-- Supplied data --
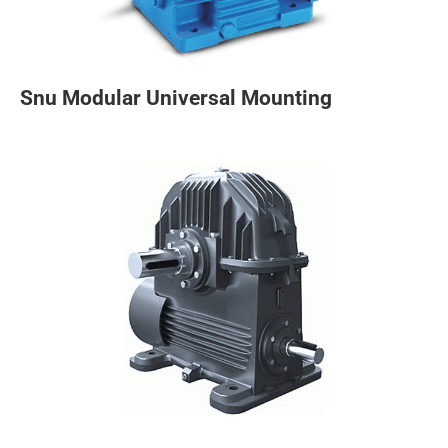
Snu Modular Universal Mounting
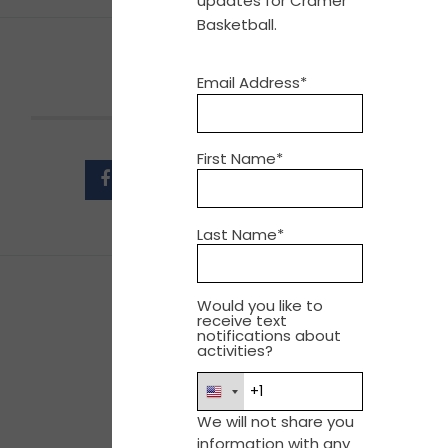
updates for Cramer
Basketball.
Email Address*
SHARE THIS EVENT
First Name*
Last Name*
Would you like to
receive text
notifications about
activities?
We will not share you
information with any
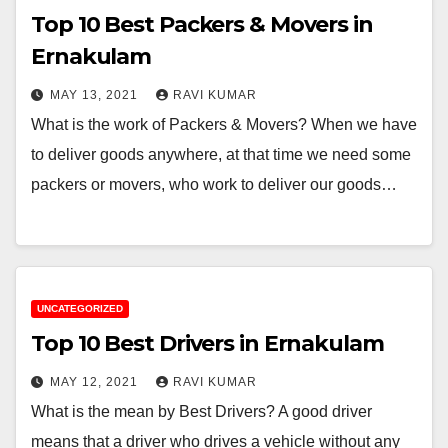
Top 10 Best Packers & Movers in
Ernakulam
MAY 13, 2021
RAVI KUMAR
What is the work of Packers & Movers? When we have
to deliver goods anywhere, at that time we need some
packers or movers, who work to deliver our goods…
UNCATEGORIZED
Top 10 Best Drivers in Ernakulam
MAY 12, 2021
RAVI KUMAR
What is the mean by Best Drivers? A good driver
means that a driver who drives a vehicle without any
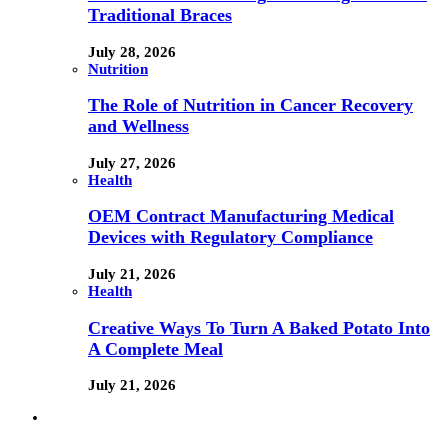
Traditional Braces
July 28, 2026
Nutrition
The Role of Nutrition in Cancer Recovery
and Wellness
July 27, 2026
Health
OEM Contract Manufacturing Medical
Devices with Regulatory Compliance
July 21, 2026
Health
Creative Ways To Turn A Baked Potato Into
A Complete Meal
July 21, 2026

...

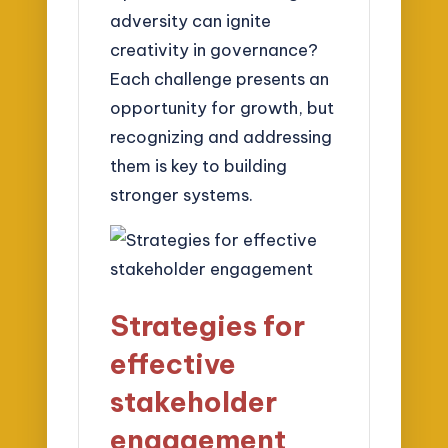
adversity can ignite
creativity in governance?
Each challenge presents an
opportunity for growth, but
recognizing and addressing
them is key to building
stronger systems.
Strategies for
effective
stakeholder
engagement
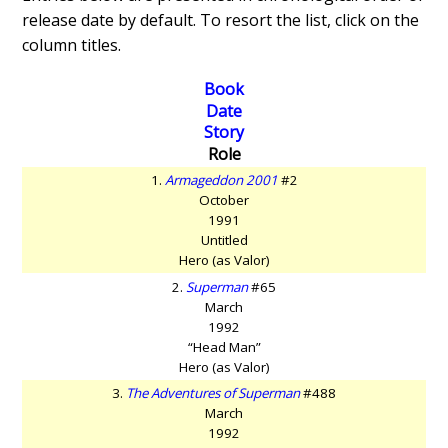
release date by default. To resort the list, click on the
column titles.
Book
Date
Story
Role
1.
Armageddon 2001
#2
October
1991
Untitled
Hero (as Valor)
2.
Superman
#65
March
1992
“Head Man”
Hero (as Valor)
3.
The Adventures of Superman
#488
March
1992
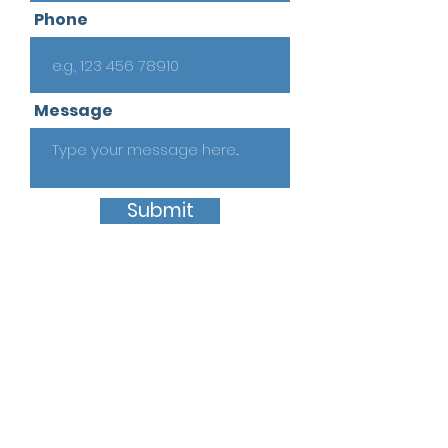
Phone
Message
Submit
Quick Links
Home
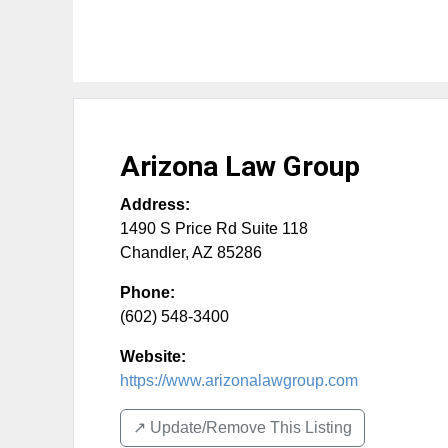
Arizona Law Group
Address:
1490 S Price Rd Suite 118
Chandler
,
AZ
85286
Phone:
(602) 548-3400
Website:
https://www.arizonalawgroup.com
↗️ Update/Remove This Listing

* * *

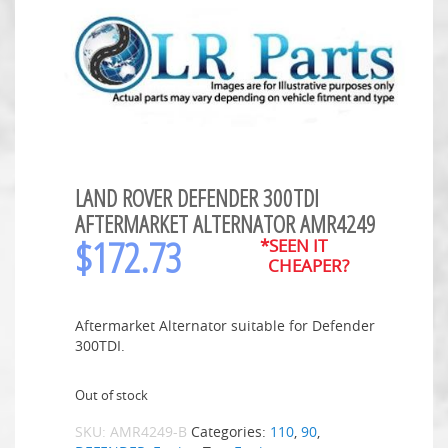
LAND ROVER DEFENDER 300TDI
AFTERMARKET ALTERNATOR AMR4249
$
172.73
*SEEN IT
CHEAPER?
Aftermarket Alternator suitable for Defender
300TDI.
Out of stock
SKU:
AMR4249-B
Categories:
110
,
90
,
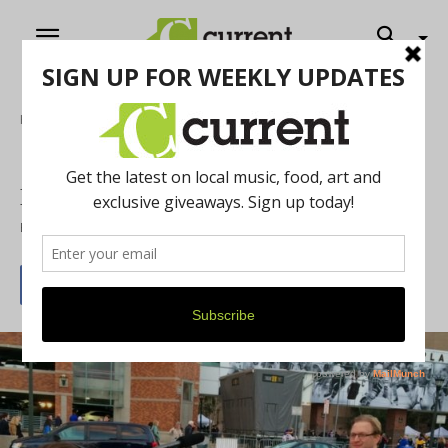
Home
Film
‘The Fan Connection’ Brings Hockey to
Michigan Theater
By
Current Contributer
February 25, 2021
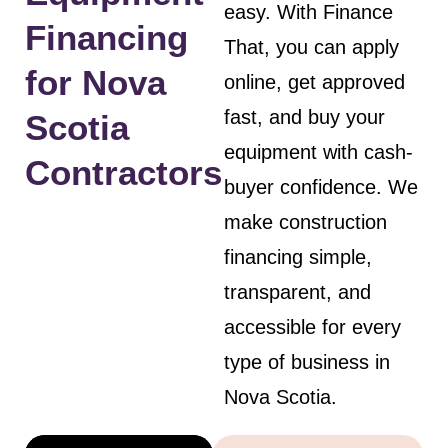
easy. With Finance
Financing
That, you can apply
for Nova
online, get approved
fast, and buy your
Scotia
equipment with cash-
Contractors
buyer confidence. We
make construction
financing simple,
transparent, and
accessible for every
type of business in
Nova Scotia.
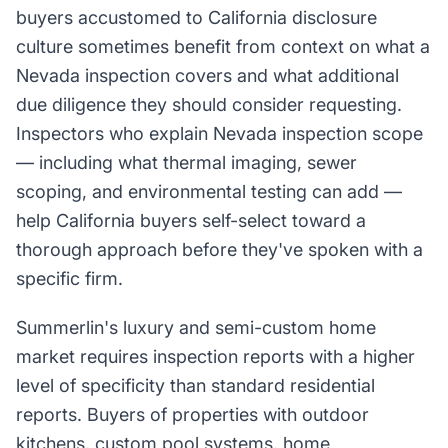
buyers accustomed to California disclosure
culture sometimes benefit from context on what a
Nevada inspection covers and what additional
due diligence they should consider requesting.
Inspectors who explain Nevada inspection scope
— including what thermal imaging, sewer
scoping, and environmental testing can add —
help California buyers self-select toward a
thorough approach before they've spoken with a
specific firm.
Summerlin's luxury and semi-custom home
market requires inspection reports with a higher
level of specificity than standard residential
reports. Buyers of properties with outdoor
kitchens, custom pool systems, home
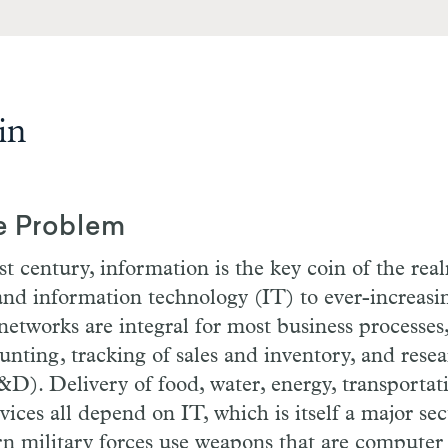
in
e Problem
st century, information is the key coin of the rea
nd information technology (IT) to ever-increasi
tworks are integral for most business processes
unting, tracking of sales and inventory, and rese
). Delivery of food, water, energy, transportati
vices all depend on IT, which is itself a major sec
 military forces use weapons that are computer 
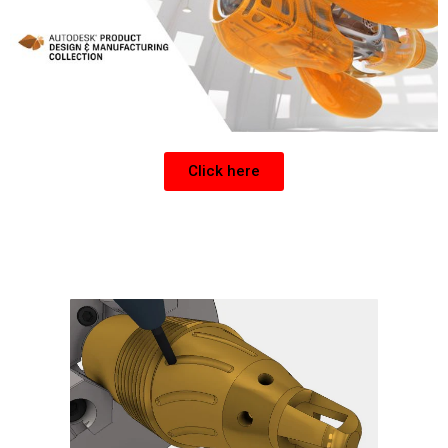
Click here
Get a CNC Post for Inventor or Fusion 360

-- Exercise details --
For every line of the records above that holds the word "Nutrition", count one, and state the total only.

-- Exercise output --
2